_Problem requirements_
From the entries below, copy out every line with "nicht" in it.

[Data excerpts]
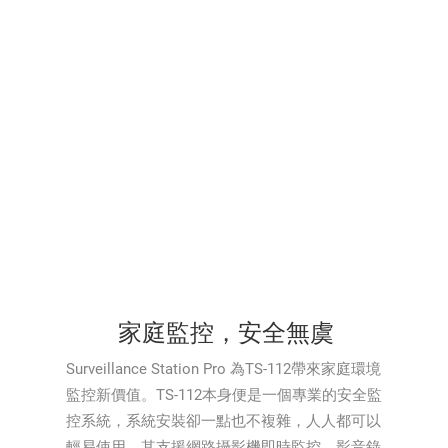
家庭監控，安全無虞
Surveillance Station Pro 為TS-112帶來家庭環境
監控新價值。TS-112本身便是一個專業的安全監
控系統，系統安裝卻一點也不複雜，人人都可以
輕易使用。其支援網路攝影機即時監控、影音錄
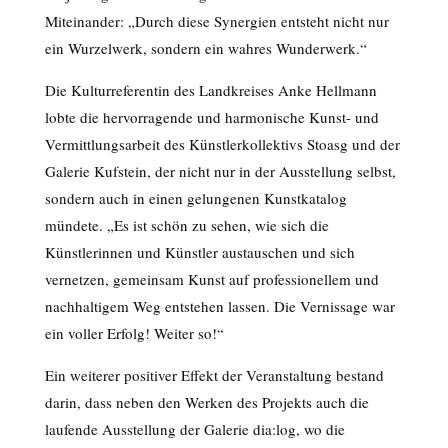
Miteinander: „Durch diese Synergien entsteht nicht nur
ein Wurzelwerk, sondern ein wahres Wunderwerk.“
Die Kulturreferentin des Landkreises Anke Hellmann
lobte die hervorragende und harmonische Kunst- und
Vermittlungsarbeit des Künstlerkollektivs Stoasg und der
Galerie Kufstein, der nicht nur in der Ausstellung selbst,
sondern auch in einen gelungenen Kunstkatalog
mündete. „Es ist schön zu sehen, wie sich die
Künstlerinnen und Künstler austauschen und sich
vernetzen, gemeinsam Kunst auf professionellem und
nachhaltigem Weg entstehen lassen. Die Vernissage war
ein voller Erfolg! Weiter so!“
Ein weiterer positiver Effekt der Veranstaltung bestand
darin, dass neben den Werken des Projekts auch die
laufende Ausstellung der Galerie dia:log, wo die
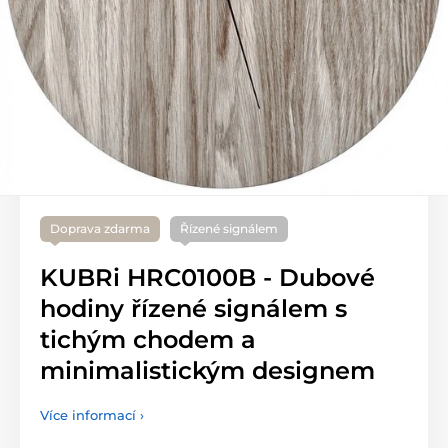
Doprava zdarma
Řízené signálem
KUBRi HRC0100B - Dubové
hodiny řízené signálem s
tichým chodem a
minimalistickým designem
Více informací ›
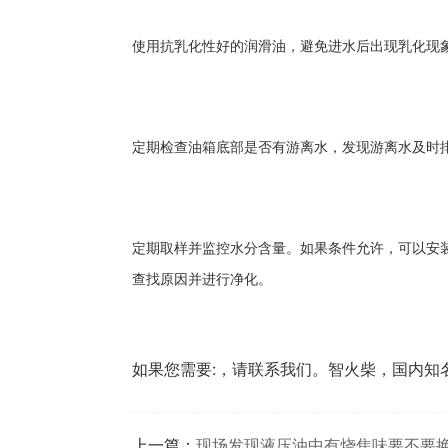
使用抗乳化性好的润滑油，避免进水后出现乳化现
定期检查油箱底部是否有游离水，发现游离水及时
定期取样并监控水分含量。如果条件允许，可以安
查找原因并进行净化。
如果您需要:，请联系我们。智火柴，国内知
上一篇：
现场发现液压油中有烧焦味要不要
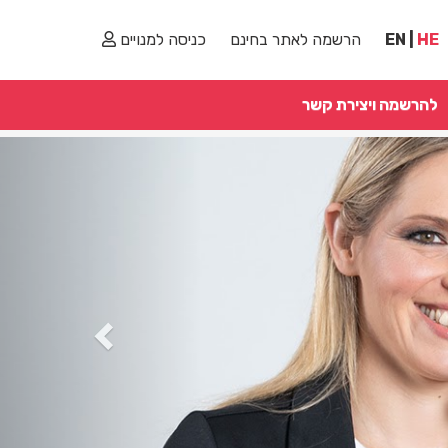
HE
|
EN
הרשמה לאתר בחינם
כניסה למנויים
להרשמה ויצירת קשר
Previous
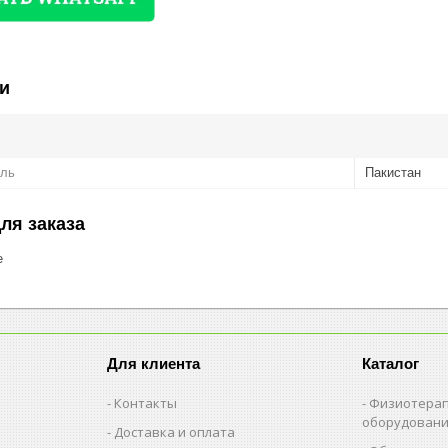
и
ель
Пакистан
ля заказа
е
Для клиента
Каталог
Контакты
Физиотерап
оборудован
Доставка и оплата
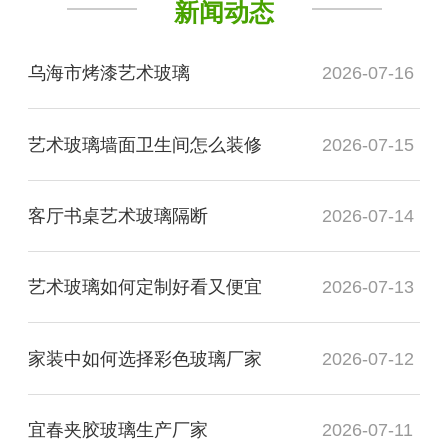
新闻动态
乌海市烤漆艺术玻璃
2026-07-16
艺术玻璃墙面卫生间怎么装修
2026-07-15
客厅书桌艺术玻璃隔断
2026-07-14
艺术玻璃如何定制好看又便宜
2026-07-13
家装中如何选择彩色玻璃厂家
2026-07-12
宜春夹胶玻璃生产厂家
2026-07-11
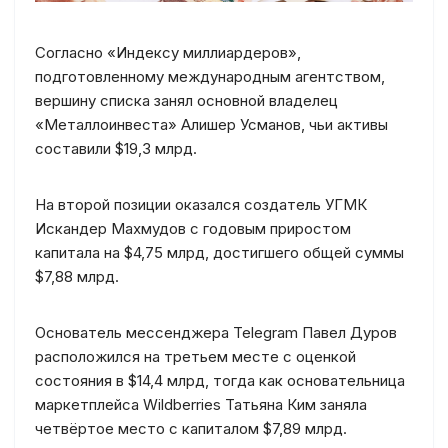
Согласно «Индексу миллиардеров»,
подготовленному международным агентством,
вершину списка занял основной владелец
«Металлоинвеста» Алишер Усманов, чьи активы
составили $19,3 млрд.
На второй позиции оказался создатель УГМК
Искандер Махмудов с годовым приростом
капитала на $4,75 млрд, достигшего общей суммы
$7,88 млрд.
Основатель мессенджера Telegram Павел Дуров
расположился на третьем месте с оценкой
состояния в $14,4 млрд, тогда как основательница
маркетплейса Wildberries Татьяна Ким заняла
четвёртое место с капиталом $7,89 млрд.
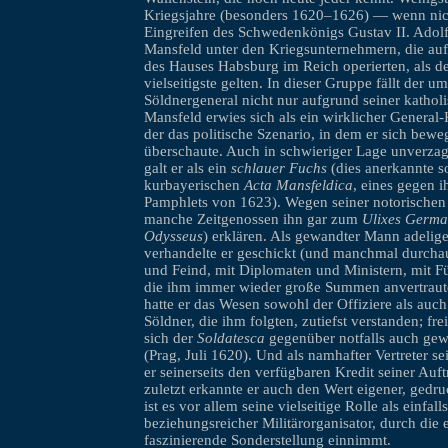
Kriegsjahre (besonders 1620–1626) — wenn nic
Eingreifen des Schwedenkönigs Gustav II. Adol
Mansfeld unter den Kriegsunternehmern, die auf
des Hauses Habsburg im Reich operierten, als de
vielseitigste gelten. In dieser Gruppe fällt der um
Söldnergeneral nicht nur aufgrund seiner kathol
Mansfeld erwies sich als ein wirklicher General
der das politische Szenario, in dem er sich bewe
überschaute. Auch in schwieriger Lage unverzag
galt er als ein
schlauer Fuchs
(dies anerkannte s
kurbayerischen
Acta Mansfeldica
, eines gegen i
Pamphlets von 1623). Wegen seiner notorischen 
manche Zeitgenossen ihn gar zum
Ulixes Germa
Odysseus
) erklären. Als gewandter Mann adelig
verhandelte er geschickt (und manchmal durcha
und Feind, mit Diplomaten und Ministern, mit F
die ihm immer wieder große Summen anvertraute
hatte er das Wesen sowohl der Offiziere als auc
Söldner, die ihm folgten, zutiefst verstanden; frei
sich der
Soldatesca
gegenüber notfalls auch gew
(Prag, Juli 1620). Und als namhafter Vertreter se
er seinerseits den verfügbaren Kredit seiner Auf
zuletzt erkannte er auch den Wert eigener, gedr
ist es vor allem seine vielseitige Rolle als einfall
beziehungsreicher Militärorganisator, durch die e
faszinierende Sonderstellung einnimmt.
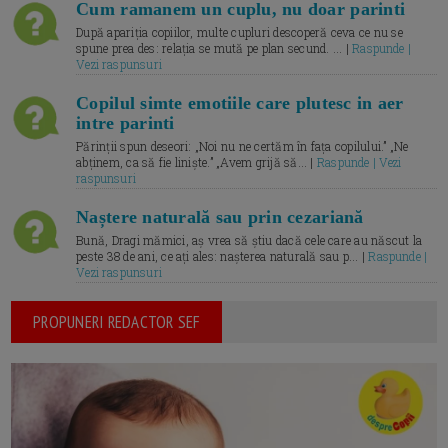
Cum ramanem un cuplu, nu doar parinti
După apariția copiilor, multe cupluri descoperă ceva ce nu se
spune prea des: relația se mută pe plan secund. ... |
Raspunde |
Vezi raspunsuri
Copilul simte emotiile care plutesc in aer
intre parinti
Părinții spun deseori: „Noi nu ne certăm în fața copilului.” „Ne
abținem, ca să fie liniște.” „Avem grijă să... |
Raspunde | Vezi
raspunsuri
Naștere naturală sau prin cezariană
Bună, Dragi mămici, aș vrea să știu dacă cele care au născut la
peste 38 de ani, ce ați ales: nașterea naturală sau p... |
Raspunde |
Vezi raspunsuri
PROPUNERI REDACTOR SEF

_Task response_
Miteinander: „Durch diese Synergien entsteht nicht nur
Galerie Kufstein, der nicht nur in der Ausstellung selbst,
Söldnergeneral nicht nur aufgrund seiner kathol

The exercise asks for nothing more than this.